Justificativa da alternativa correta (D – Mamografia anual):
Segundo o Instituto Nacional de Câncer (INCA) e o manual ABC do Câncer, “o rastreamento seletivo deve ser oferecido a mulheres de alto risco, a partir dos 35 anos, principalmente se há história familiar de câncer de mama em parente de primeiro grau antes dos 50 anos”.
A paciente, com 36 anos e mãe diagnosticada aos 48, se enquadra neste grupo. Nesses casos, recomenda-se mamografia anual, permitindo detecção precoce e melhor prognóstico (ABC do Câncer, INCA, p. 164). Estudos demonstram redução na mortalidade, reforçando a importância da periodicidade anual (UpToDate; Harrison’s Principles of Internal Medicine).
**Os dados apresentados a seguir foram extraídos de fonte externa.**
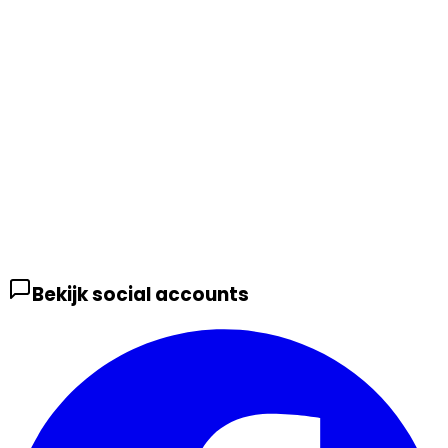
Bekijk social accounts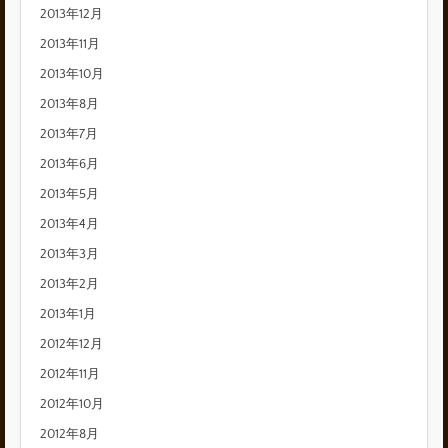
2013年12月
2013年11月
2013年10月
2013年8月
2013年7月
2013年6月
2013年5月
2013年4月
2013年3月
2013年2月
2013年1月
2012年12月
2012年11月
2012年10月
2012年8月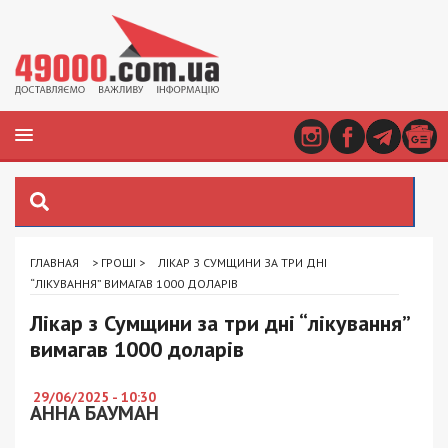
ГЛАВНАЯ
>
ГРОШІ
>
ЛІКАР З СУМЩИНИ ЗА ТРИ ДНІ
“ЛІКУВАННЯ” ВИМАГАВ 1000 ДОЛАРІВ
Лікар з Сумщини за три дні “лікування”
вимагав 1000 доларів
29/06/2025 - 10:30
АННА БАУМАН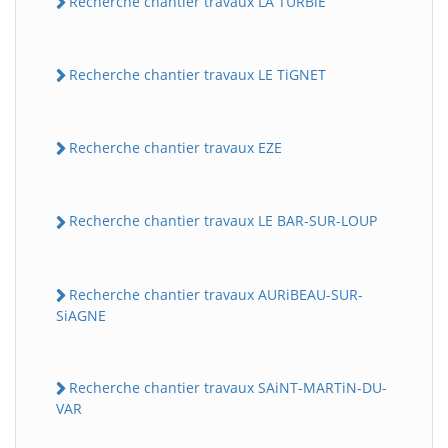
Recherche chantier travaux LA TURBiE
Recherche chantier travaux LE TiGNET
Recherche chantier travaux EZE
Recherche chantier travaux LE BAR-SUR-LOUP
Recherche chantier travaux AURiBEAU-SUR-
SiAGNE
Recherche chantier travaux SAiNT-MARTiN-DU-
VAR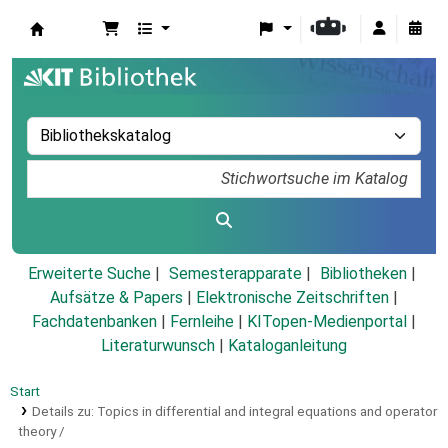
Koha
Erweiterte Suche
Semesterapparate
Bibliotheken
Aufsätze & Papers
|
Elektronische Zeitschriften
|
Fachdatenbanken
|
Fernleihe
|
KITopen-Medienportal
|
Literaturwunsch
|
Kataloganleitung
Start
Details zu:
Topics in differential and integral equations and operator
theory /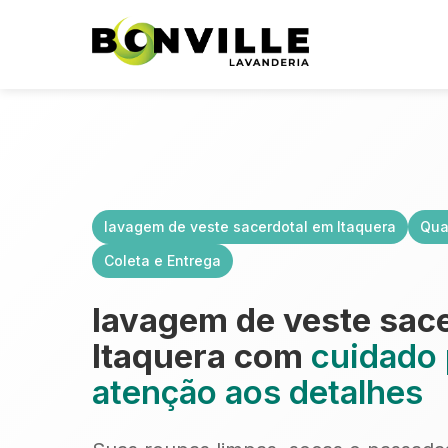
lavagem de veste sacerdotal em Itaquera
Qua
Coleta e Entrega
lavagem de veste sac
Itaquera com
cuidado 
atenção aos detalhes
Análise das alternativas incorretas:
A) Ultrassonografia anual: A ultrassonografia não substitui a mamografia no rastreamento, pois tem menor sensibilidade para microcalcificações, típicas de lesões iniciais.
B) Mamografia a cada 2 anos: Periodicidade bienal é indicada apenas para rastreamento de risco habitual, não para alto risco.
C) Ultrassonografia a cada 2 anos: Não é recomendada como método de rastreio isolado, tampouco bienal.
E) Ultrassonografia e mamografia aos 40 anos: O início deve ser mais precoce (a partir de 35 anos para alto risco), e a ultrassonografia apenas complementa a investigação, não substitui a conduta anual com mamografia.
Destaques de interpretação: Atenção ao termo “história familiar”, que modifica imediatamente a conduta. Pegadinhas comuns incluem esquecer a antecipação do rastreamento ou confundir métodos (mamografia x ultrassonografia).
Orientação prática: Em todo paciente de alto risco, individualize a abordagem – siga sempre as recomendações dos protocolos nacionais e questione se a periodicidade do rastreamento na questão refere-se ao grupo geral ou ao grupo de alto risco.